I’ve just added the eighth buta (chapter) of the Doctrine of John to the project blog. This chapter occupied most of pp. 27-32 in Lidzbarski’s manuscript, and the translation has nearly 750 words.  With one exception, the initial chapters of the manuscript are rather long.

In the eighth chapter, Radiant N’ṣab (nṣab ziua), the son of Yoshamin, goes from the realm of the æther all the way to the King of Light in Glorious Splendor (giuat eqara, evidently a place name) to beg forgiveness for his father, and his words sway the King of Light to grant it.  Knowledge-of-Life (manda ḏ-hiia) is none-too-happy, and tries to dissuade the King of Light, but the King of Light rebukes him with a bit of gossip: apparently, Knowledge-of Life desired a woman from Yoshamin’s family, but Yoshamin refused him, giving him reason to hold a grudge against him.

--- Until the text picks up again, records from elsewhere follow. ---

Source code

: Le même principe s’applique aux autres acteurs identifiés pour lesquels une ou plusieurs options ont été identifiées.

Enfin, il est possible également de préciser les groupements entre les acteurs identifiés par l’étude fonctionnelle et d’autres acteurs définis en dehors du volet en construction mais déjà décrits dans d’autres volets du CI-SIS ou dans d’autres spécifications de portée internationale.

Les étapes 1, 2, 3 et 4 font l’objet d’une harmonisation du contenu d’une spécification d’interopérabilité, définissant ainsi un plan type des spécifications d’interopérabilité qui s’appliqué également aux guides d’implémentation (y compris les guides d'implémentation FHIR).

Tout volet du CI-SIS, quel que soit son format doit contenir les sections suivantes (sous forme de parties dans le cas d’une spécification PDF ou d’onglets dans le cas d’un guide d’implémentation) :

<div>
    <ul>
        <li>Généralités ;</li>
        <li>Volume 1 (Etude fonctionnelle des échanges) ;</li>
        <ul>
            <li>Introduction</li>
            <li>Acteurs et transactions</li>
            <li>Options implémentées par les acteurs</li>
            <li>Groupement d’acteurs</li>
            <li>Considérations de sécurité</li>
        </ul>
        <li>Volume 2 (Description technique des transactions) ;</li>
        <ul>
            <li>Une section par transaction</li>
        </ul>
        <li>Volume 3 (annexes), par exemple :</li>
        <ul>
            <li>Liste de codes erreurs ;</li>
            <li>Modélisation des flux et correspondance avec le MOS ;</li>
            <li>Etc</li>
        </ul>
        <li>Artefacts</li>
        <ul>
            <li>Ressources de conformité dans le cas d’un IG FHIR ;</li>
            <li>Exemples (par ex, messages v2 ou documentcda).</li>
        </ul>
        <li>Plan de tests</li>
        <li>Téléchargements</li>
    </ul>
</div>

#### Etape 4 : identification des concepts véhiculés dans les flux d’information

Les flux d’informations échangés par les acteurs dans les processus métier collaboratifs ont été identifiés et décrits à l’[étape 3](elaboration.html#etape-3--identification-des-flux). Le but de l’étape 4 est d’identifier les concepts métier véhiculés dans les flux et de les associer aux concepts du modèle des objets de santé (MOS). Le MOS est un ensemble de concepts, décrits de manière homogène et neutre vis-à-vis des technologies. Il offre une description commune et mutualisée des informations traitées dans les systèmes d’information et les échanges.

This chapter contains yet another parallel to the mysterious phrase addressed in two previous blog posts. On lns. 8-9 on p. 31, the text reads,

mn bnẖ qadmaiia

ladaurẖ minaihun hda

uananẖ bṭinba qasagian

This means,

Out of his firstborn sons,
not one among them remains‎‎,
and his wives go about filthily.

There is some confusion in the manuscripts about the word Lidzbarski amended to ladaurẖ. According to the footnotes in Lidzbarski’s translation (but, oddly enough, not in his critical edition), manuscripts ABD have ladaura, and C has ladaua with the letter r interpolated above. Lidzbarski reads ladauar, from the D-stem of the root d-w-r, and compares it with ladauart on p. 20, ln. 4 (mn bnak qadmaiia ṣauta ladauart minaihun had, which he translates, “from your firstborn children, you have not found a single partner”). On the basis of the parallels in the preceding chapters, I’d like to amend ladauar to ladaiar and translate it as “not one among them remains/abides,” and perhaps reconsider the interpretation of DJ20.4 as well.

The anomalous and modern “participial present-future tense” (using Macuch’s terminology) makes yet another appearance with the word qasagian “they go.” As I mentioned before, the verbal prefix qa- is rare in Classical Mandaic texts.

Progress Report 1

As of today, August 24, 2012, I have personally translated pp. 1-29, 143-63, and 202-208 – 57 manuscript pages out of a total of 277. That is not quite the number that I had hoped to reach by the end of nearly two years, but it is at least a good start, and thankfully I am not responsible for the whole manuscript.

It is, at least, some small solace that I have also finished some other important tasks, which were necessary preliminaries to what I am hoping to accomplish with this project. Chief among these are the training of SIL FieldWorks (and, earlier, SIL Toolbox) to parse transliterated Mandaic texts, the transliteration of all the aforementioned 277 manuscript pages of Lidzbarski’s edition of the Draša ḏ-Iahia into the Latin script, and of course the electronic Mandaic lexicon used by SIL FieldWorks to parse the text, which now contains nearly 1500 lexemes. It is my hope that the rest of the work will progress more rapidly and smoothly now that I have established it upon a solid foundation.